If the CBS-Time Warner Cable standoff is like most of these fracases, it will be settled relatively soon. Even in the midst of summer — when networks generally have fewer big-ticket attractions in their quiver — it seems unlikely the cable provider can subject the No. 1 broadcaster to an “Under the Dome”-like blackout for very long.
But don’t be surprised if this latest let’s-see-who-blinks-first skirmish is just the first of several bigger battles to come, leaving consumers caught in the middle. In fact, it might just be a preview of coming attractions.
Key players in the media business are all moving toward consolidation. Ad agencies are combining to better combat new players. TV stations are making deals to create larger groups, from Tribune to Gannett.
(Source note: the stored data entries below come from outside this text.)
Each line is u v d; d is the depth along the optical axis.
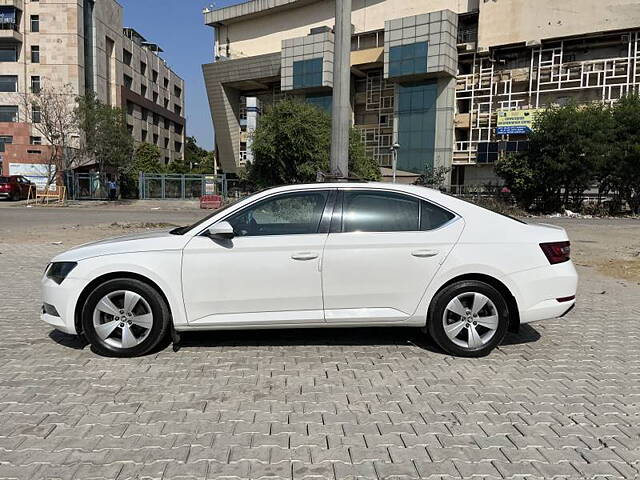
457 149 40.09
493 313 4.86
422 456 3.11
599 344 5.40
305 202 4.92
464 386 4.22
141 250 4.71
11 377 4.30
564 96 36.34
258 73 49.47
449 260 4.78
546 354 5.06
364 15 45.25
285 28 50.62
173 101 82.81
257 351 5.03
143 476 2.86
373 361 4.78
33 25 50.59
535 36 36.25
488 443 3.28
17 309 6.58
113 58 60.28
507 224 4.97
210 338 5.42
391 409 3.77
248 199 4.93
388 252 4.77
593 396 4.05
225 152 55.34
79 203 33.84
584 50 35.62
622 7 33.19
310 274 4.73
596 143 27.62
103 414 3.63
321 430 3.43
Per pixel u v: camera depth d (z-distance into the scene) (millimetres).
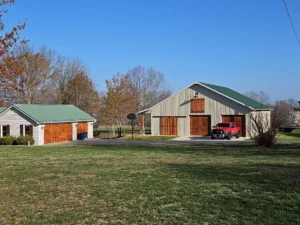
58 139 36844
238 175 11016
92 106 52812
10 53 10219
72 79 55125
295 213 6719
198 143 28156
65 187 9906
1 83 9758
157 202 7891
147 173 11977
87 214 7098
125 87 48469
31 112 35125
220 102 36500
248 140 31266
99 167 13766
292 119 58125
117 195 8719
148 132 48750
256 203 7527
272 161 14445
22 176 11922
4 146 29828
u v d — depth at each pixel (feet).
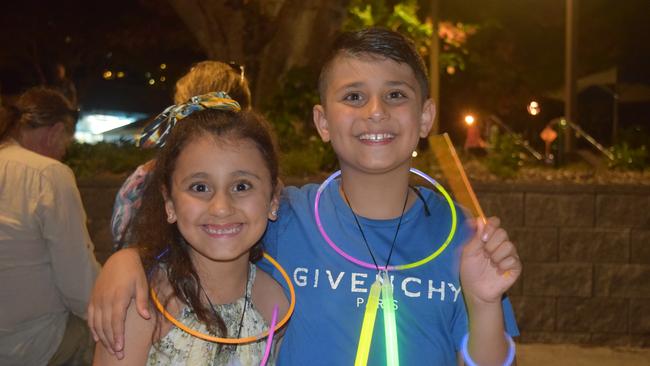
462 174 8.64
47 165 12.80
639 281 22.16
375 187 8.97
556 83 77.41
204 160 8.10
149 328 8.07
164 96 79.71
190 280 8.25
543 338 22.38
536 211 22.35
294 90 27.48
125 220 10.94
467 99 78.23
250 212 8.20
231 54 29.30
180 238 8.51
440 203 9.30
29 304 12.75
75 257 12.80
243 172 8.16
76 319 13.32
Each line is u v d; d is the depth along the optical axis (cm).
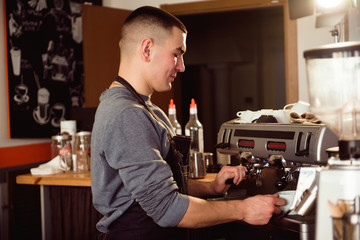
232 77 601
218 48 591
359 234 96
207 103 607
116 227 138
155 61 143
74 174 253
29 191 339
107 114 131
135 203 135
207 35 592
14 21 362
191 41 595
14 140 365
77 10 415
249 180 172
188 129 262
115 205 137
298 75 395
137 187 125
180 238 146
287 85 397
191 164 219
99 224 143
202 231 192
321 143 153
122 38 148
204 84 604
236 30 586
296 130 162
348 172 100
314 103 108
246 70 597
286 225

And there’s been plenty of talk about a shrinkage of owners in the cable/satellite business, with John Malone leading the charge in terms of those suggesting there’s a need to create larger entities in order to survive.
These companies are seeking economies of scale, obviously. But the other rationale for adding to their portfolios is establishing a footprint that will give them greater leverage when sitting across the negotiating table from related businesses. Specifically, that means station groups butting heads with multichannel video programming distributors, content suppliers jockeying with ad buyers and so on.
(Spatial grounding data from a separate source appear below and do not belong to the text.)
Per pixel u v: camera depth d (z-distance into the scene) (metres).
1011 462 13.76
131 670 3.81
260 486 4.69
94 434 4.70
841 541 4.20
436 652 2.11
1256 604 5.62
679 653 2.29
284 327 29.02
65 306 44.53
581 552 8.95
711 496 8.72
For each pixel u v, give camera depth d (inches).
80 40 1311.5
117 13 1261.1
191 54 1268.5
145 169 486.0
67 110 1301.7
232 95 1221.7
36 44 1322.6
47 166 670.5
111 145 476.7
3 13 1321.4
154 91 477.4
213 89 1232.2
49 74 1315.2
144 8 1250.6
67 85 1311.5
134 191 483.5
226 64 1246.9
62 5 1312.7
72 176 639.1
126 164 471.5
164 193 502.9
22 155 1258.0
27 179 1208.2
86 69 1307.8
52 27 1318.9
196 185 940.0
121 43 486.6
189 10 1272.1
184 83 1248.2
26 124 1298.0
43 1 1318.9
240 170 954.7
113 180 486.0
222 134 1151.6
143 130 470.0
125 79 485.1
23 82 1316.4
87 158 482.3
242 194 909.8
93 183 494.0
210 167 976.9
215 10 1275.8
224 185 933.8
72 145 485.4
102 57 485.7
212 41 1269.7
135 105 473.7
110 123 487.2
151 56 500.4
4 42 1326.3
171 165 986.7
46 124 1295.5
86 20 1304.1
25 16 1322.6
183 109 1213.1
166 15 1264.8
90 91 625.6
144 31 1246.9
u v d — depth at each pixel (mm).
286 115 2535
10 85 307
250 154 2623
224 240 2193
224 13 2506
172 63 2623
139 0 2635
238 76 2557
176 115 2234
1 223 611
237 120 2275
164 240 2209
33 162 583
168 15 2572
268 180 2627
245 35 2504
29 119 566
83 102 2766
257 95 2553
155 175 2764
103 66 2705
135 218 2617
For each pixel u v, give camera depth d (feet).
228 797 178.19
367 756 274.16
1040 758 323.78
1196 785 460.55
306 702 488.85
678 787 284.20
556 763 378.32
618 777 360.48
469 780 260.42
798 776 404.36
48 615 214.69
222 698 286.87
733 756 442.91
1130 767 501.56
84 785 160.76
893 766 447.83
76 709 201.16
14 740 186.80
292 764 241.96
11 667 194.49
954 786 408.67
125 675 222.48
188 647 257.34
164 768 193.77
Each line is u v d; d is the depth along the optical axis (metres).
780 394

With size and heft comes an ability to better withstand the potential fallout from such a scenario — and to outlast, potentially, the other side in a dispute. That has certainly been the studios’ strategy when dealing with the talent guilds, figuring massive entertainment companies are better able to do without writers, directors or actors for a few months than most of the rank-and-file are able to get by without a paycheck.
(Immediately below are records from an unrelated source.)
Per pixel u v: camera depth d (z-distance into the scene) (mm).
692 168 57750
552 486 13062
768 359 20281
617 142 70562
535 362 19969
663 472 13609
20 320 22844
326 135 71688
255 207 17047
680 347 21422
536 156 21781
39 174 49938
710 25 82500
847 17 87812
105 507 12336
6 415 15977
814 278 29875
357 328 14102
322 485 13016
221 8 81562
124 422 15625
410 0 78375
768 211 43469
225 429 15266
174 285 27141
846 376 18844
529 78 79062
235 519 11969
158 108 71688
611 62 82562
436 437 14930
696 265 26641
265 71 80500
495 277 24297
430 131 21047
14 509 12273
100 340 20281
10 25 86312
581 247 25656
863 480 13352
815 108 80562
Tellingly, CBS just posted record quarterly earnings, which has no doubt whetted its appetite to maximize returns on retransmission fees. And as I noted in an earlier column about AMC’s carriage battle with Dish, Time Warner Cable knows a little something about using programming to arm-twist cable/satellite operators, having done exactly that in launching its regional sports networks featuring the Los Angeles Lakers.
Having spent years pushing “Survivor” and its “Outwit. Outlast. Outplay” mantra, CBS is probably betting it can outmaneuver a big dumb cable company, which people like about as much as public utilities. The main enemy is inertia, since it takes a lot to get consumers to go the trouble of switching providers, which is what TW Cable is banking on.
Yet while the outcome isn’t really in doubt — they’ll find a way to kiss and make up, with everyone declaring satisfaction, if not victory — this won’t be the last time people wind up grumbling about a carriage-swinging contest.
And if history’s any indication, while these corporate behemoths do their best impersonation of “Pacific Rim” — trading blows, without much thought to the collateral damage — they can rely on most of us to just keep sitting there like zombies.